What kind of database do you use in your organisation? For most organisations, the answer is ‘more than one’. These different kinds of database make for a good analogy with the different kinds of business process software.
There are different ways to use computer software to store and manage business data. For example, your company might manage data using a number of databases based on a traditional Relational Database Management System (RDBMS), such as Oracle Database, IBM DB2 or Microsoft SQL Server.
Expensive databases are expensive
Sometimes in IT, you get the impression that this kind of ‘proper database’ is the only way to store business data, which would be nice for the product vendors if it were true. There’s an old IT joke about that:
“I wish I could afford Oracle.”
“But why do you want to use Oracle?”
“Oh, I don’t. I just wish I could afford it.”
This joke is fully-customisable: it’s not really about Oracle products, specifically, and there are plenty of other vendors with expensive products that also make the joke work.

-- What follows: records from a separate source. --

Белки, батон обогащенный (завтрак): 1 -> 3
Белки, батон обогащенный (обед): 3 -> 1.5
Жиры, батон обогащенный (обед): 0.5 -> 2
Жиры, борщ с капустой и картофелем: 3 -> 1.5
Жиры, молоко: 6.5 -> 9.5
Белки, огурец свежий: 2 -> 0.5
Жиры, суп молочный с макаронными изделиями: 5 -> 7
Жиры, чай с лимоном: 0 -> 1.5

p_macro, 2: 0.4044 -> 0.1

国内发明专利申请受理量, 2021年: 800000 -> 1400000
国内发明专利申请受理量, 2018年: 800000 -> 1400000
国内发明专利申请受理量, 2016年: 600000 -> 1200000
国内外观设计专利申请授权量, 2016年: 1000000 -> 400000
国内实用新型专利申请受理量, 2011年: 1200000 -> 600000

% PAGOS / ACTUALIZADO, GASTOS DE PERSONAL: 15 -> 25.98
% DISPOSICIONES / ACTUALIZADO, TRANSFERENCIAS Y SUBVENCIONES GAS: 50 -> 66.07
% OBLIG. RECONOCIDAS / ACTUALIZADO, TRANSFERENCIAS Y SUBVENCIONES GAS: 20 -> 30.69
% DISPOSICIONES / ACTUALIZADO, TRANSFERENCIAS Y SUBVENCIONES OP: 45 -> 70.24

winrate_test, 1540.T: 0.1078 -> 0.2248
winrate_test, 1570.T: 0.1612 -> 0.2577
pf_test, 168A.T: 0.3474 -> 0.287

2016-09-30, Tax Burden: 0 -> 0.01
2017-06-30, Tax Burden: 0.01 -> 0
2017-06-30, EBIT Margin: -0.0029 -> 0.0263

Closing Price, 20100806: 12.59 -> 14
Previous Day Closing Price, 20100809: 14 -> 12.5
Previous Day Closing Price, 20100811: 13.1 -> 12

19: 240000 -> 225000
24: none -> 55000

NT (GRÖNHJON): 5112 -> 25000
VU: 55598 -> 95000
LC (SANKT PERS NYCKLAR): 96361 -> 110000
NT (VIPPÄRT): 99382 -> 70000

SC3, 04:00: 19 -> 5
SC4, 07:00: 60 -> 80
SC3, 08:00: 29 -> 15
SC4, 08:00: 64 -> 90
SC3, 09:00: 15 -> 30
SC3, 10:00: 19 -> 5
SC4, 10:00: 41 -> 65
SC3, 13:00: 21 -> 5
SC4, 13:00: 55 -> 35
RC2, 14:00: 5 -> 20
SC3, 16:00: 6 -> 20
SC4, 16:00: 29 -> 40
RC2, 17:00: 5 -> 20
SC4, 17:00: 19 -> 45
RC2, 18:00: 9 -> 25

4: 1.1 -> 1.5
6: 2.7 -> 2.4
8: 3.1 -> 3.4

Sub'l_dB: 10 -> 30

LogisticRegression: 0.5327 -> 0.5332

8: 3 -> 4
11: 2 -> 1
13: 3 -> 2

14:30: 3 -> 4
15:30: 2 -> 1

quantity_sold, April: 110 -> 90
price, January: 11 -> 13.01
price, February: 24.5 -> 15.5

When an organisation does end up with an expensive database product, they sometimes spread the pain by buying an even more expensive ‘site license’ so that at least ‘we can use it for everything’. That isn’t how it works out, though: the organisation still ends up with lots of small and cheap databases anyway.
The many small and cheap databases aren’t the open-source database products, which are another story. A large organisation’s proliferation of small and cheap databases are in fact disguised as something else: spreadsheets.
Databases are usually disguised as spreadsheets
However many fancy database servers an organisation has, a lot of business data resides at the other end of the software complexity spectrum, in spreadsheets. What these humble spreadsheets lack in IT sophistication, they have in unrivalled simplicity and flexibility. It should be no surprise that companies of all sizes rely on data in spreadsheets, alongside other IT systems. This is not a bad thing.
There are two important things to note about business data in spreadsheets:
- small organisations put everything in spreadsheets
- large organisations use more sophisticated databases, but still have lots of spreadsheets.
That’s even a simplification: there are different kinds of database software in between the two extremes as well.
There’s more than one kind of BPM software
The same is true for business process software applications: there’s more than one kind. Although sophisticated BPM systems exist, it certainly isn’t feasible or desirable to manage and run all processes that way. Most of the time, you need something low-cost, simple and flexible, at least to start with.
The two observations about spreadsheets above translate from data management to business process management like this:
- small organisations don’t use a Business Process Management System (BPMS)
- large organisations deploy a BPMS for key processes, but still have lots of processes that run on simpler tools, or no tool support at all.
Like databases, business process software is usually disguised as something else. That doesn’t mean the existing solution doesn’t work, but there might be a better tool for the job.